After all, other people’s money means far less than our own. The problem is ubiquitous.
If you think that the game of business and relationships is about getting what you can (after all, you want what you want, right?), don’t scratch your head when your life is empty rather than full. If you burn enough relationships out of pure inconsideration for others, then you end up with a predictable life. People will not trust you or want to connect with you. That’s the story of a transactional mindset.
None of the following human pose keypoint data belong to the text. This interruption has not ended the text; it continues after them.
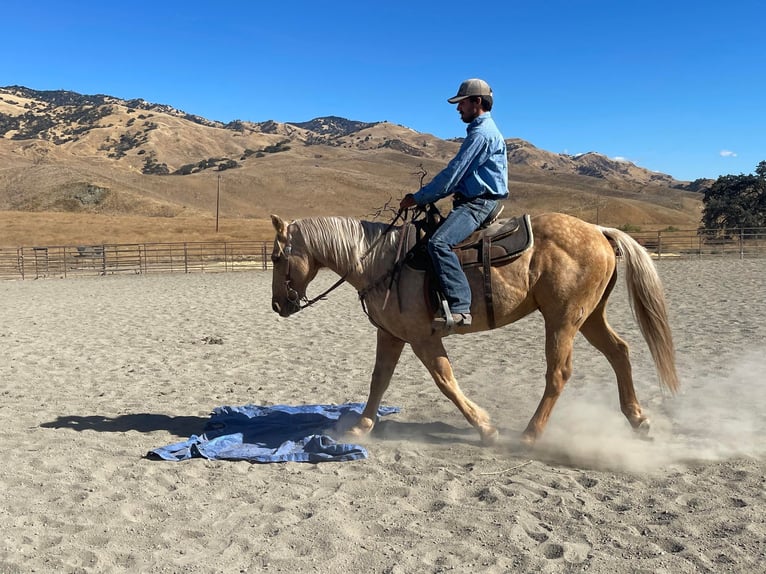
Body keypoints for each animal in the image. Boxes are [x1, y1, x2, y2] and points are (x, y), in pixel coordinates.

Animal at [270, 214, 680, 448]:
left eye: (276, 257)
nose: (277, 305)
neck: (381, 261)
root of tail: (598, 230)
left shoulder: (423, 338)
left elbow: (445, 381)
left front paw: (486, 428)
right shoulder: (391, 335)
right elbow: (378, 381)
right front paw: (360, 428)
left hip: (562, 319)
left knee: (559, 373)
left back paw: (530, 435)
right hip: (589, 317)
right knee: (620, 352)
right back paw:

Selfishness is a peculiar disease. It does make everyone sick except the person that has it.
A Greater Reality
What if you spent a day thinking about the people you interact with and what they want? What if you helped them get what they wanted even if it cost you? You might discover a natural law, the law of reciprocity. You will build bridges rather than mistrust. And today, more than ever, you need bridges. The world is small. We need others to help us get to where we need to go. Be more than a commodity.
So here’s the opportunity. It’s simple really. Be observant, and get your eyes off yourself. Ask yourself what I teach my kids to ask themselves, “How can I delight that other person?” Then act.
Such consideration for others may be unnatural if you have spent all your think-time absorbed with only what you want.
It’s worth it, though. We are all in this together, whether we acknowledge it or not. Be a taker, and you erode the fabrics of our interconnection. Be considerate, and ironically, you will find getting what you have been wanting much easier.
If you are a taker, don’t be fooled by your abilities. Motives are pretty easy to detect. People may not say anything out of politeness or awkwardness.
If you are a giver, my hat’s off to you. Your opportunities will abound, and the world has a delightful way of giving back to you. Motives are pretty easy to detect.